La Cour note, notamment, que la requérante insiste sur le fait que les habitants du district Staropromyslovski et elle-même ont été informés qu’il existait une voie sûre pour échapper aux combats, qu’ils ont suivie le 23 janvier 2000 après avoir signalé qu’ils étaient des civils. Dans ses déclarations à la Cour et pendant l’enquête interne, la requérante a toujours soutenu que les bombardements et les tirs provenaient de la direction où se trouvaient les forces russes ainsi que d’hélicoptères. Elle a fourni à l’appui un croquis des lieux de l’incident indiquant l’endroit où elle avait été blessée et la direction d’où provenait l’attaque, à savoir une conserverie où les troupes russes étaient provisoirement stationnées à l’époque. Elle a aussi soumis quatre déclarations de témoins corroborant ses allégations. L’enquête interne qui s’est ensuivie a admis la version de la requérante et a même conclu, en août 2002, que l’intéressée avait été blessée en tentant de quitter Grozny par le couloir humanitaire.
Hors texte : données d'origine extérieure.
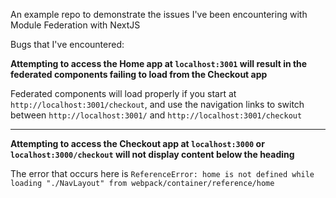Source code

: An example repo to demonstrate the issues I've been encountering with Module Federation with NextJS

Bugs that I've encountered:

**Attempting to access the Home app at `localhost:3001` will result in the federated components failing to load from the Checkout app**


Federated components will load properly if you start at `http://localhost:3001/checkout`, and use the navigation links to switch between `http://localhost:3001/` and `http://localhost:3001/checkout`

---

**Attempting to access the Checkout app at `localhost:3000` or `localhost:3000/checkout` will not display content below the heading**

The error that occurs here  is `ReferenceError: home is not defined while loading "./NavLayout" from webpack/container/reference/home`
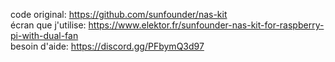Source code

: code original: https://github.com/sunfounder/nas-kit<br>
écran que j'utilise: https://www.elektor.fr/sunfounder-nas-kit-for-raspberry-pi-with-dual-fan<br>
besoin d'aide: https://discord.gg/PFbymQ3d97
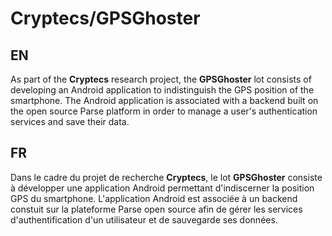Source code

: # Cryptecs/GPSGhoster

## EN

As part of the **Cryptecs** research project, the **GPSGhoster** lot consists of developing an Android application to indistinguish the GPS position of the smartphone.
The Android application is associated with a backend built on the open source Parse platform in order to manage a user's authentication services and save their data.

## FR

Dans le cadre du projet de recherche **Cryptecs**, le lot **GPSGhoster** consiste à développer une application Android permettant d'indiscerner la position GPS du smartphone.
L'application Android est associée à un backend constuit sur la plateforme Parse open source afin de gérer les services d'authentification d'un utilisateur et de sauvegarde ses données.

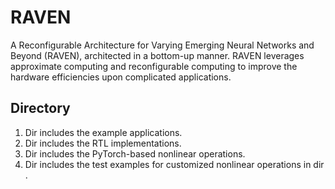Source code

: # RAVEN
A Reconfigurable Architecture for Varying Emerging Neural Networks and Beyond (RAVEN), architected in a bottom-up manner.
RAVEN leverages approximate computing and reconfigurable computing to improve the hardware efficiencies upon complicated applications.

## Directory
1. Dir <app> includes the example applications.
2. Dir <hw> includes the RTL implementations.
3. Dir <pe> includes the PyTorch-based nonlinear operations.
4. Dir <test> includes the test examples for customized nonlinear operations in dir <pe>.

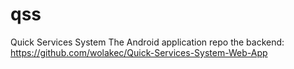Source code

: # qss
Quick Services System
The Android application repo 
the backend:
https://github.com/wolakec/Quick-Services-System-Web-App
De fait, le Gouvernement n’a pas nié que des troupes russes étaient stationnées dans la conserverie en question à l’époque, mais il a laissé entendre qu’il n’avait pas été en mesure de déterminer quelles unités militaires s’y trouvaient précisément. La Cour admet donc que la requérante a été attaquée dans les circonstances qu’elle a indiquées et juge établi qu’elle a été blessée à la suite d’un recours à la force meurtrière par des agents de l’Etat. Notant que les autorités n’ont pas justifié pareil recours à la force meurtrière, la Cour conclut à la violation de l’article 2 dans le chef de Mme Oumaïeva à raison de l’attaque qu’elle a subie.

La Cour constate de plus que l’enquête n’a apparemment pas cherché à obtenir des informations générales sur les opérations, les chefs et les unités militaires présents dans le district Staropromyslovski le 23 janvier 2000 ni à identifier et interroger les personnes qui auraient pu être au courant des circonstances de l’attaque. Par ailleurs, les enquêteurs n’ont pas pris contact avec l’hôpital de campagne Emercom, situé tout près de la zone des combats, où la requérante et d’autres habitants du district avaient reçu les premiers soins, afin de recueillir des renseignements complémentaires sur l’incident. De plus, et cela est primordial, rien n’a été fait pour en savoir plus sur l’annonce qui avait été faite d’un « passage sûr » pour les civils le 23 janvier 2000 ou pour identifier les personnes qui, au sein des autorités civiles ou militaires, étaient chargées d’assurer la sécurité des civils. Rien n’a été fait non plus pour expliquer pourquoi les militaires n’ont pas tenu compte de ce passage lorsqu’ils ont planifié et exécuté leur mission. L’enquête, suspendue et rouverte à de multiples reprises et frappée de retards inexplicables, est restée pendante pendant de nombreuses années et n’a abouti à aucun résultat tangible. Enfin, la requérante, après s’être vu reconnaître la qualité de victime, n’a pas eu accès au dossier et n’a pas été correctement informée des progrès de l’enquête. Dès lors, la Cour conclut à l’unanimité à la violation de l’article 2 à raison du manquement des autorités russes à mener une enquête effective sur les circonstances de l’attaque subie par la requérante.

La Cour dit aussi à l’unanimité qu’il y a eu violation de l’article 13 combiné avec l’article 2 et qu’il ne se pose aucune question distincte sur le terrain de l’article 3. Enfin, elle dit qu’il n’y a pas lieu d’examiner séparément les griefs tirés par la requérante des articles 34 et 38 § 1 a).

La Cour alloue à Mme Oumaïeva 4 736 EUR pour préjudice matériel, 30 000 EUR pour préjudice moral et 1 783 livres sterling (soit environ 2 100 EUR) pour frais et dépens.